Court Rules California District Can’t Bar Christian Athletic Club From Schools

Rigo Lopez, the Fellowship of Christian Athletes leader for Bay Area schools, applauded the ruling in a statement.

Christian athletes pray.
Christian athletes pray. (photo: Shutterstock)

A panel of judges ruled that a California school district must allow a Christian athletic club to return to public schools after the district banned the group over its adherence to Christian teachings on sexuality.

In 2019, the San Jose Unified School District rescinded its recognition of student groups affiliated with the Fellowship of Christian Athletes because the clubs require members to affirm a statement of faith that declares sexual activity is only permissible between a man and a woman within a marriage. The district claimed this mandatory affirmation discriminated against LGBTQ people.

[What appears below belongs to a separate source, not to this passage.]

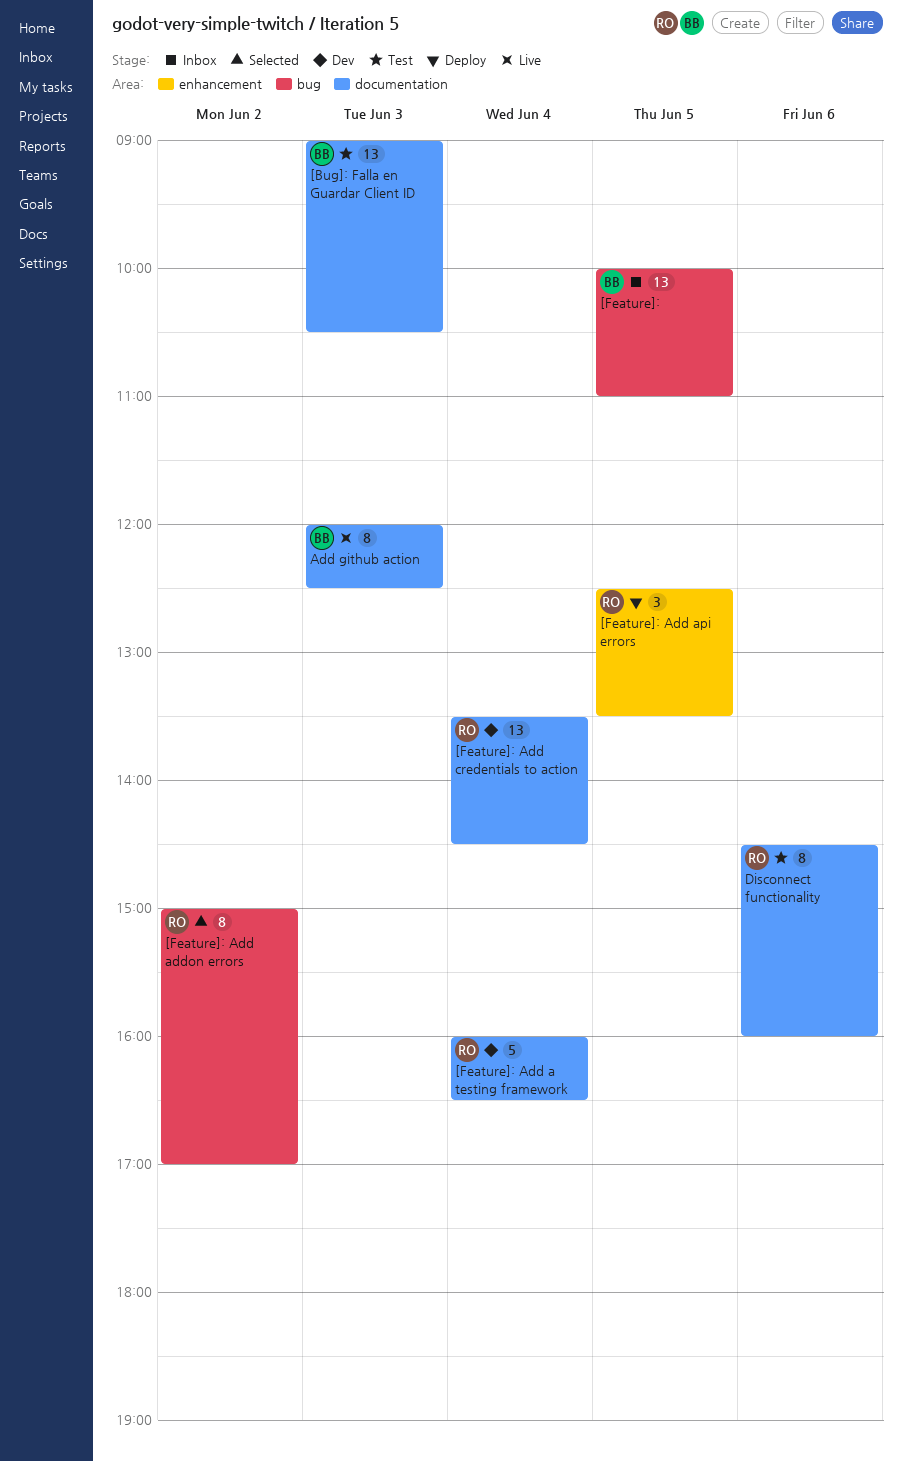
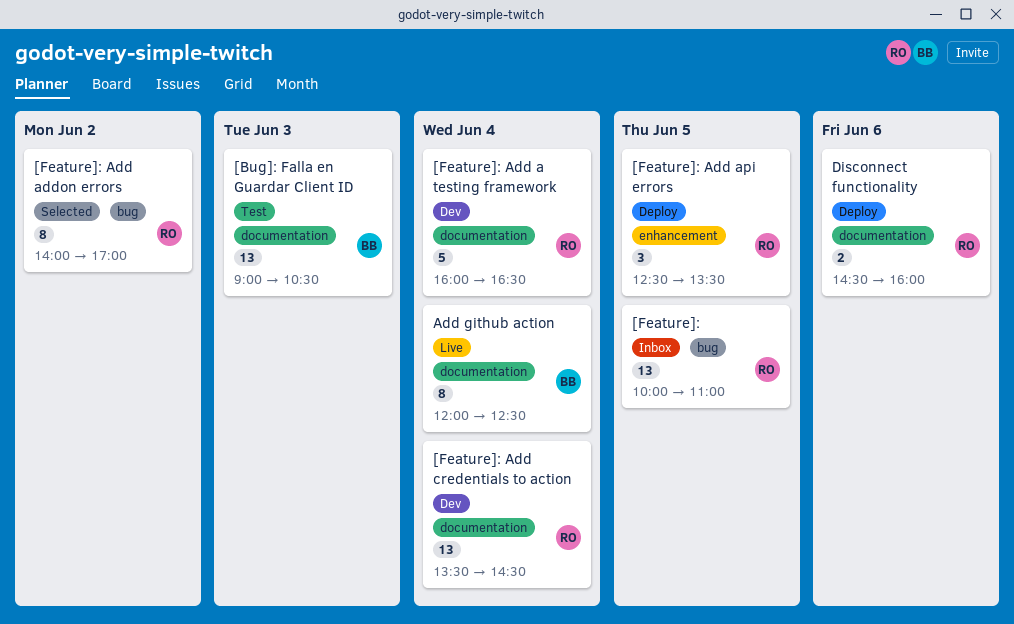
[Feature]:, owner: BB -> RO
[Feature]: Add addon errors, begins: 15:00 -> 14:00
Add github action, day: Jun 3 -> Jun 4
Disconnect functionality, status: Test -> Deploy
Disconnect functionality, estimate: 8 -> 2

Even though affiliated clubs had operated in the school district for more than a decade, each club was removed from schools in the district. A lower court sided with the school district, but that decision was overturned by the 9th Circuit Court of Appeals on Wednesday, which ensured that the clubs can operate in the public schools again. 

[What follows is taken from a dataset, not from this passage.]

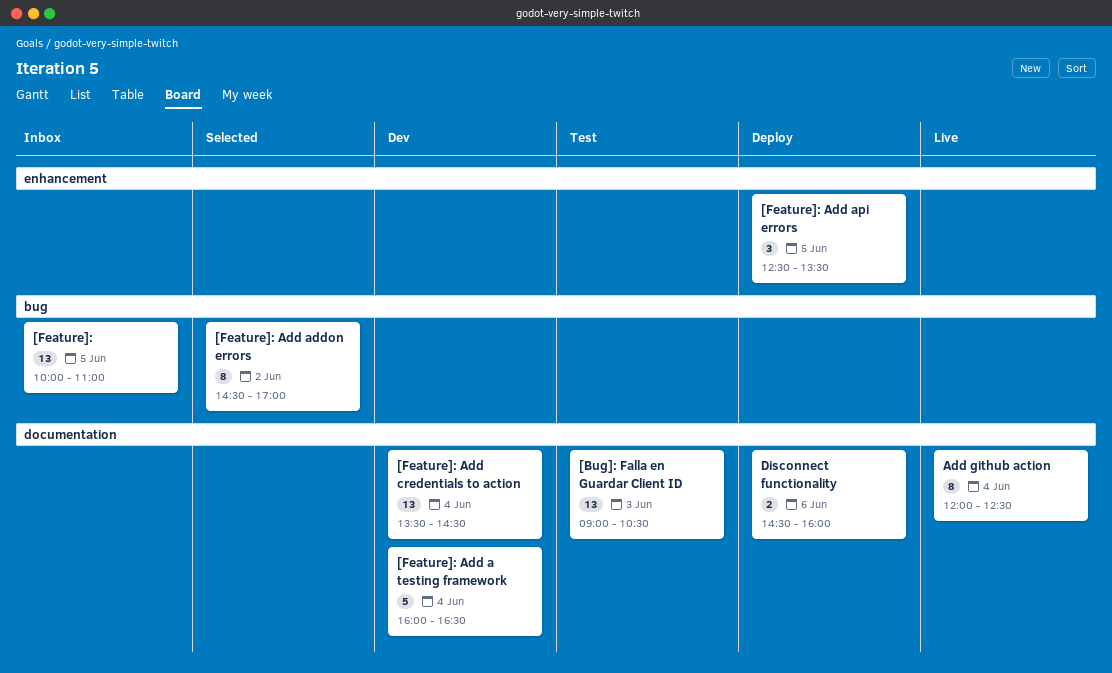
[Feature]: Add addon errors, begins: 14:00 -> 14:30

According to the ruling, the San Jose Unified School District engaged in a “double standard” when it “penalized [the Fellowship of Christian Athletes] based on its religious beliefs.” 

The opinion found that the district failed to treat Fellowship of Christian Athletes “like comparable secular student groups whose membership was limited based on criteria including sex, race, ethnicity, and gender identity.” The opinion found that “the Constitution prohibits such a double standard.”

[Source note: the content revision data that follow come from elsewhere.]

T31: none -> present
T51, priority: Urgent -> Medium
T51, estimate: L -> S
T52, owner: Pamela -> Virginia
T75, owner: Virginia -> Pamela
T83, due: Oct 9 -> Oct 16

The appellate court ruling grants Fellowship of Christian Athletes temporary relief, which allows it to have equal access to the public schools while the litigation is settled. The ruling does not settle the constitutionality of the issue in the ongoing litigation but indicates that the Fellowship of Christian Athletes is likely to succeed in its claims against the district.

In a concurring opinion, Judge Danielle Forrest said that the district discriminated against Christians under the guise of fighting against discrimination. 

“The height of irony is that the district excluded [the Fellowship of Christian Athletes] students from fully participating in the [Associated Student Body] program in the name of preventing discrimination to purportedly ensure that all students feel welcome,” the opinion read. “In doing so, the district selectively enforced its nondiscrimination policy to benefit viewpoints that it favors to the detriment of viewpoints that it disfavors.” 

Rigo Lopez, the Fellowship of Christian Athletes leader for Bay Area schools, applauded the ruling in a statement. 

“[Fellowship of Christian Athletes] is excited to be able to get back to serving our campuses,” Lopez said. “Our FCA teams have long enjoyed strong relationships with teachers and students in the past, and we are looking forward to that again.”

The fellowship received representation from Becket, a nonprofit law firm that specializes in religious-freedom cases. Daniel Blomberg, a vice president and senior counsel at Becket, said in a statement that the ruling ensures equal treatment for religious students. 

“This is a huge win for these brave kids, who persevered through adversity and never took their eye off the ball: equal access with integrity,” Blomberg said. “Today’s ruling ensures religious students are again treated fairly in San Jose and throughout California.”

The appellate court has jurisdiction over the entirety of California and eight other states: Alaska, Arizona, Hawaii, Idaho, Montana, Nevada, Oregon and Washington.